Grundechte werden zum Teil sogar zurückgedrängt. Wichtig ist, dass die CSDs in Polen, Serbien und anderen Staaten nicht allein gelassen werden. Die Linke hat sehr häufig Delegatio-
nen zu den CSDs dort entsendet, weil Leute dadurch geschützt werden. Die EU muss deutlich machen, dass Grund- und Freiheitsrechte nicht verhandelbar sind. Überall Regenbogenfahnen zu hissen, also Symbolpolitik allein, verbessert die Lebensverhältnisse nicht. 25% der queeren Menschen in der EU waren schon von Wohnungslosigkeit bedroht, die Erwerbslosenquote ist überdurchschnittlich. Als Linke sagen wir, dass queere Emanzipation immer auch eine soziale Frage ist. Ohne soziale Sicherheit kann kein Mensch frei leben.

Darf es beim Thema Bürgerrechte von Lesben, Schwulen und Transgender in der EU Zugeständnisse für Beitrittskandidaten geben?

An Beitrittskandidaten nicht, an Mitgliedsstaaten aber auch nicht. In Italien ist eine ultra-rechte Regierungschefin – und sie wird von der EU und der Bundesregierung so behandelt, als sei das normal. Diese Entwicklung ist brandgefährlich.

Schon seit Jahren gibt es die Diskussion, Entwicklungshilfe an die Einhaltung der Menschenrechte zu koppeln. Halten Sie dies für sinnvoll und umsetzbar?

Die Bundesregierung und die EU machen Deals mit Katar, mit Saudi-Arabien, mit Ländern, in denen die Rechte von Queers und Frauen mit Füßen getreten werden. `Menschenrechtsorientiert‘ ist da nichts. Die Erzählung der wertegeleiteten Außenpolitik ist eine Lüge, um die Bevölkerung hinters Licht zu führen. Außenpolitik bleibt knallharte Interessenpolitik.
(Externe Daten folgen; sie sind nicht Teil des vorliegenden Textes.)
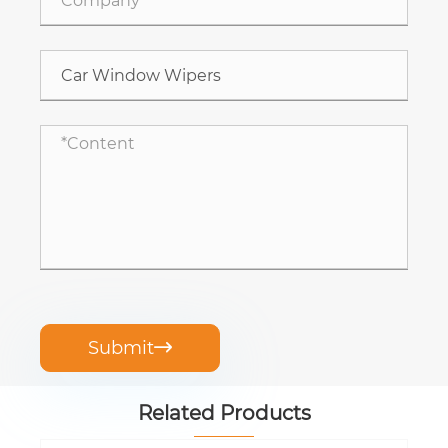
Submit

Related Products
Dabei geht es aber weniger um die Interessen der Völker von unten, als um knallharte Kapital- oder geopolitische Interessen. Entwicklungshilfe z.B. müsste Menschen, nicht Regimen, zugutekommen, den Hunger und das Elend bekämpfen, nicht zur Stabilisierung von Regimen dienen. Und umgekehrt darf man Menschen nicht verhungern lassen, weil die Regierung dort inakzeptabel und queerfeindlich ist.

Stichwort queere Flüchtlinge. Sie kommen wieder verstärkt aus den Kriegsgebieten, und es gibt persönliche Übergriffe in Flüchtlingsunterkünften, viele haben schwere Traumatisierungen zu überwinden. Wie kann man erreichen, dass queere Menschen in der EU Asyl erhalten? Wo liegt die Aufgabe des Staates und wo bei der Community?

Leider sind wir im Moment an einem ganz anderen Punkt. SPD, Grüne FDP, aber auch CDU und die AfD wollen mit der GEAS-Reform das individuelle Recht auf Asyl de facto abschaffen. Was sie uns als Lösung verkaufen, wird keines der Probleme lösen, aber die Situation verschärfen. Lager wie Moria werden nicht mehr in der EU, aber an ihren Außengrenzen aufgebaut. Die Militarisierung an den Außengrenzen und das Sterben im Mittelmeer wird so nicht beendet. Währenddessen wird auch nichts Ernsthaftes gegen Fluchtursachen unternommen. Autoritäre Regime bleiben Premiumpartner, wenn es um Wirtschaftsinteressen geht. Besonders zynisch ist die Rolle der Grünen, die das in der Bundesregierung abgenickt haben, aber jetzt im EU-Parlament symbolisch ablehnen wollen. Ich will das Asylrecht verteidigen und Fluchtursachen bekämpfen. Auch in der BRD brauchen wir geschützte Räume für queere Geflüchtete, hier gibt es viele gute queere Initiativen, staatliche Gelder reichen aber noch immer nicht.